Las dos cosas más difíciles en este mundo son el primer hola y el último adiós. Un millón de palabras no podrán hacer que vuelvas, Enrique, porque seguro que otros lo han intentado. Tampoco un millón de lágrimas. Lo sé porque ayer se veía gente en Vista Alegre llorando hasta no poder más. A ti mismo te brotó algún que otro lagrimón. Al poeta le cargaste de razones cuando dijo que los días más importantes de tu vida son el día en que naciste y el día en que encontraste el por qué. Ayer te vimos, Enrique, emocionado cuando dabas aquella vuelta al ruedo que Bilbao jaleó como ninguna otra jamás. Lo hizo porque conocían tu por qué: el de consagrarte como torero de Bilbao, como torero en este mundo. No fue un adiós sino un inmenso gracias.
En la calle y en los patios te recordaban más joven, en aquellos estertores del siglo XX cuando te hiciste el apóstol de Bilbao con una faena mayúscula a un Atanasio o en aquel adueñarse de los infiernos de un Vitorino en llamas un año después. Y, sobre todo, aquel Samuel Flores, ya en el siglo XXI; cuya cabeza se honra en el patio de cuadrillas de Vista Alegre para que la gente que lo vea se asombre de unas astas como no se vieron otras en Vista Alegre. Esos tres y otras decenas más. No en vano, la adoración a Ponce se ha transmitido en Bilbao como una herencia, de generación en generación. Aquella pancarta que rezaba “Ponce = Dios” lo probaba.

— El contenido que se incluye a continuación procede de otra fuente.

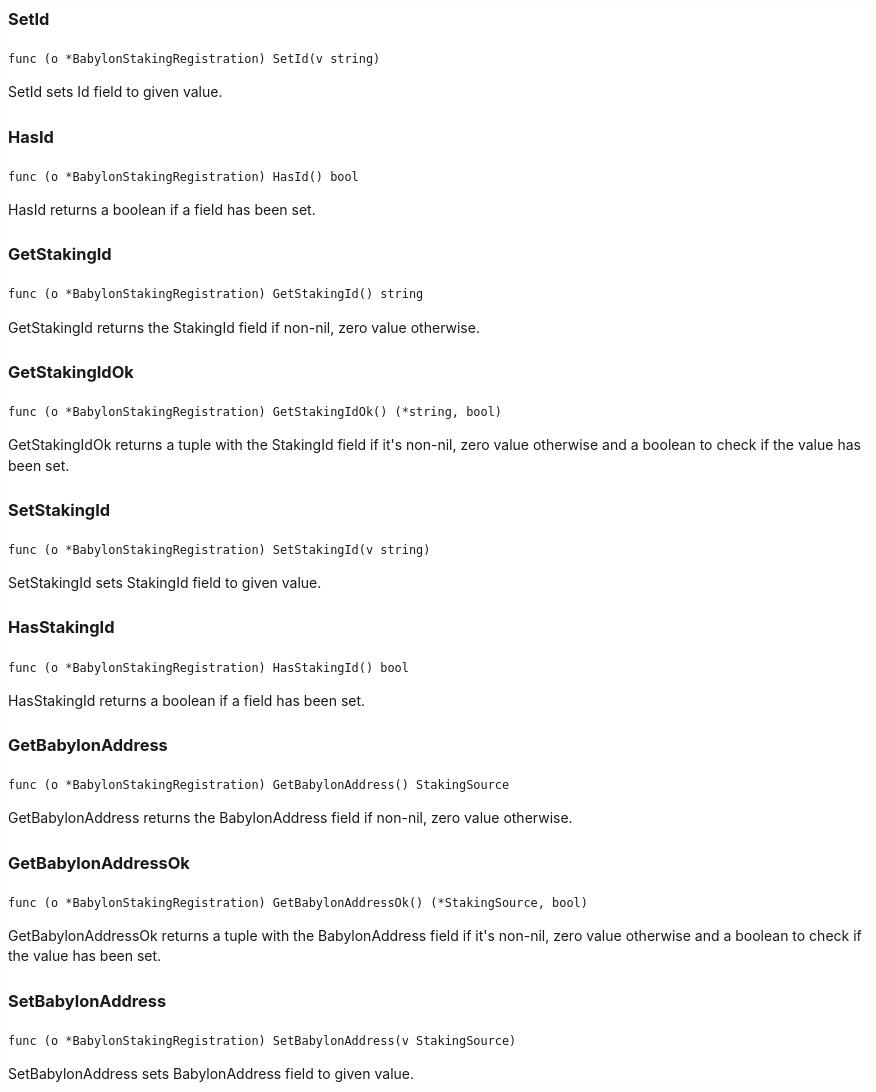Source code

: ### SetId

`func (o *BabylonStakingRegistration) SetId(v string)`

SetId sets Id field to given value.

### HasId

`func (o *BabylonStakingRegistration) HasId() bool`

HasId returns a boolean if a field has been set.

### GetStakingId

`func (o *BabylonStakingRegistration) GetStakingId() string`

GetStakingId returns the StakingId field if non-nil, zero value otherwise.

### GetStakingIdOk

`func (o *BabylonStakingRegistration) GetStakingIdOk() (*string, bool)`

GetStakingIdOk returns a tuple with the StakingId field if it's non-nil, zero value otherwise
and a boolean to check if the value has been set.

### SetStakingId

`func (o *BabylonStakingRegistration) SetStakingId(v string)`

SetStakingId sets StakingId field to given value.

### HasStakingId

`func (o *BabylonStakingRegistration) HasStakingId() bool`

HasStakingId returns a boolean if a field has been set.

### GetBabylonAddress

`func (o *BabylonStakingRegistration) GetBabylonAddress() StakingSource`

GetBabylonAddress returns the BabylonAddress field if non-nil, zero value otherwise.

### GetBabylonAddressOk

`func (o *BabylonStakingRegistration) GetBabylonAddressOk() (*StakingSource, bool)`

GetBabylonAddressOk returns a tuple with the BabylonAddress field if it's non-nil, zero value otherwise
and a boolean to check if the value has been set.

### SetBabylonAddress

`func (o *BabylonStakingRegistration) SetBabylonAddress(v StakingSource)`

SetBabylonAddress sets BabylonAddress field to given value.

La tarde fue eso, un rapto de nostalgia. Y solo eso porque los debutantes toros de Daniel Ruiz fueron un deshecho de virtudes. Fíjense bien lo que les digo: deshecho, no dechado. Si el primer toro de Ponce tenía un aquel en su embestida, que lo tenía, no llevaba combustible suficiente casi ni para salir de la gasolinera de toriles. Lo cuidó entre algodones de pañal y sacó un puñado de muletazos de suave trazo. Los de siempre, o casi. Era imposible la continuidad. No perdamos mucho tiempo con el cuarto toro: era un imposible de cabo a rabo. Al diestro se le veía el rostro no sé bien si compungido o encabronado. Supongo que con ambos sentimientos a cuestas. La plaza le obligó a darla vuelta al ruedo al grito de ¡Torero, torero! Lo que fue. Lo que es.
A su estela toreaba Roca Rey, al que se espera como el nuevo ángel de Vista Alegre. Abrió su tarde el hombre de Perú con estatuarios y pases del desdén con un toro que parecía qué. ¿Que parecía qué? ¡Qué leches! El toro se dolió como si estuviese envuelto en quebrantos. No podía con su alma. Ya en el quinto toro de la tarde, entró en escena el Roca Rey que apasiona como un galán entregado. Rompió el cristal de los bostezos y la nostalgia arrodillado en el tercio en un vibrante inicio de faena que anunciaba milagro. Un primera serie sobre la diestra de mano muy baja provocó que el toro se entregase más en la embestida. Escribió entonces Roca Rey sus muletazos en largos renglones en dos tandas muy rotundas. Era su hora. Y cuando el toro dijo amén le despidió con unas hermosas manoletinas, sin música. La espada le privó de la gloria.
A Pablo Aguado han de cantárseles los aleluyas por sus verónicas y agradecerle el intento sin desmayo con dos toros de embestidas de baja estofa. Para él también un elogio.
No hacen falta más palabras, Enrique. Has hecho mi mundo más perfecto.